● **What to work on**: Pick out each line of the records that includes the string "Avenue", and copy it.

::: Material provided

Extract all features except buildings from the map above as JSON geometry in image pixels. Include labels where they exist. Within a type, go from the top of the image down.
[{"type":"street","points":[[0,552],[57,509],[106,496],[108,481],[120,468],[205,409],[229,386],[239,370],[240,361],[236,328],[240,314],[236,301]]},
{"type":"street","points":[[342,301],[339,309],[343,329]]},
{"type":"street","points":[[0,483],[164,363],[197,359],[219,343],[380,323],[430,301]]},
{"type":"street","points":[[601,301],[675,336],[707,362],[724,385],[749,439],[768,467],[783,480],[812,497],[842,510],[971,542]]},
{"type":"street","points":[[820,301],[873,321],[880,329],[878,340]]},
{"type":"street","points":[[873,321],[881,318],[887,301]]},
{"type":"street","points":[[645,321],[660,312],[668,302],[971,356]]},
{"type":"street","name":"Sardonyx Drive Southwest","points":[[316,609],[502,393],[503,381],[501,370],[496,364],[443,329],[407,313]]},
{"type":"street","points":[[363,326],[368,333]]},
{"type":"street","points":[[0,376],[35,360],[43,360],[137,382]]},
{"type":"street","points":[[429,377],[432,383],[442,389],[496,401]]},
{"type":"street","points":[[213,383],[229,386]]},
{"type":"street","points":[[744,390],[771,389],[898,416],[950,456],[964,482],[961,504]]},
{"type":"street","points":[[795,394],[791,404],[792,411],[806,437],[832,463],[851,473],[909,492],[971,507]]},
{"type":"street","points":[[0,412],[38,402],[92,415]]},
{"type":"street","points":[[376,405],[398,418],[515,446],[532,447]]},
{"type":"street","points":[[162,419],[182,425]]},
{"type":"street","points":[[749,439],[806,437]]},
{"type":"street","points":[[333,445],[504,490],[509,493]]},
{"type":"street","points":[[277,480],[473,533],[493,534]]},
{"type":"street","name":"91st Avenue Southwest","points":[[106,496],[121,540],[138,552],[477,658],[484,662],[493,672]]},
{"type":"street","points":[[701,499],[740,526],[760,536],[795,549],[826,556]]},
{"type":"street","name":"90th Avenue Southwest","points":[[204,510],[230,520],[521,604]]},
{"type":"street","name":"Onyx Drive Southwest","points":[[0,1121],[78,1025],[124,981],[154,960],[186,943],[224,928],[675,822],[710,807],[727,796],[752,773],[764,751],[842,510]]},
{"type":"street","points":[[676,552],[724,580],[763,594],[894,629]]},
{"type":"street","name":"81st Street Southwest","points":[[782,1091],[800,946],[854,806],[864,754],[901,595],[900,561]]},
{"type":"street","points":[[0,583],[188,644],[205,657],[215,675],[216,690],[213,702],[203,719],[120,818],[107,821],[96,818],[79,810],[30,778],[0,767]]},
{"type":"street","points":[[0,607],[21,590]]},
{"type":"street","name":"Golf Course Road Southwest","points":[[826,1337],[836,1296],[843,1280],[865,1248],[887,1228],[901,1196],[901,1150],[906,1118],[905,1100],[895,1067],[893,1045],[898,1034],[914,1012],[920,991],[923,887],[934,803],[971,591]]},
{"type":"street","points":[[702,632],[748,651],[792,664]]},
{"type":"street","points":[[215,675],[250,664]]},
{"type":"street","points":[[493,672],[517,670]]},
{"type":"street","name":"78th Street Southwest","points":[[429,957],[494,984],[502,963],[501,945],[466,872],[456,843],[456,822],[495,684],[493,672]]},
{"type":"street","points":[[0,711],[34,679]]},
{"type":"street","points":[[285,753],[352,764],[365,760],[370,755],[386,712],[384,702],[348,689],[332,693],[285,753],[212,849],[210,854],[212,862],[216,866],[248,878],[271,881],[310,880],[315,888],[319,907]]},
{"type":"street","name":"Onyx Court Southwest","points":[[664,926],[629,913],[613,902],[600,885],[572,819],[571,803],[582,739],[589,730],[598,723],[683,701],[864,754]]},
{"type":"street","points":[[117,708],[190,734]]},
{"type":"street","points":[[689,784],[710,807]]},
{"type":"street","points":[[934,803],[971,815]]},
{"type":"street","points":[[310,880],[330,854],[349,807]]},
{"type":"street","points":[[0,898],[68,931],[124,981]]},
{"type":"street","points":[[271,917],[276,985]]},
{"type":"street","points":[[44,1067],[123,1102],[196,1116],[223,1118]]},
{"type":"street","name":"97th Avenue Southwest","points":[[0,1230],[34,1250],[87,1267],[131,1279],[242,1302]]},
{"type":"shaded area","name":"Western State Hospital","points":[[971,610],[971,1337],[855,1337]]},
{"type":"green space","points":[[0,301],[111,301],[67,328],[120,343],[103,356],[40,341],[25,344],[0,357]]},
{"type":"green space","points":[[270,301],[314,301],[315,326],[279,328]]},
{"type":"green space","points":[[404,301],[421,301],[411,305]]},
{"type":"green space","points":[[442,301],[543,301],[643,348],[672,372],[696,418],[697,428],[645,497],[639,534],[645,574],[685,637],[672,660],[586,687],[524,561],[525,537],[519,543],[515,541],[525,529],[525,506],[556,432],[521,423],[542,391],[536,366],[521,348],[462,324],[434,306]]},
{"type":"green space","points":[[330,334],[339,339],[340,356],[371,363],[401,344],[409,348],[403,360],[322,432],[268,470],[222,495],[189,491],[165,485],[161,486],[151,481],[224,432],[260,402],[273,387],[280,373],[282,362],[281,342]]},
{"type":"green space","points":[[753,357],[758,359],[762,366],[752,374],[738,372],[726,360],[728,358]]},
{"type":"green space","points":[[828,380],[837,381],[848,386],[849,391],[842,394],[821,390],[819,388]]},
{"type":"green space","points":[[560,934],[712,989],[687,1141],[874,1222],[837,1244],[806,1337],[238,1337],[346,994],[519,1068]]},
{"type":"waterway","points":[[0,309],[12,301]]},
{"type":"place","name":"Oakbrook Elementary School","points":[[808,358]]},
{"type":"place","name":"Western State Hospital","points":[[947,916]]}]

::::::

● **Solved exercise**:
{"type":"street","name":"91st Avenue Southwest","points":[[106,496],[121,540],[138,552],[477,658],[484,662],[493,672]]},
{"type":"street","name":"90th Avenue Southwest","points":[[204,510],[230,520],[521,604]]},
{"type":"street","name":"97th Avenue Southwest","points":[[0,1230],[34,1250],[87,1267],[131,1279],[242,1302]]},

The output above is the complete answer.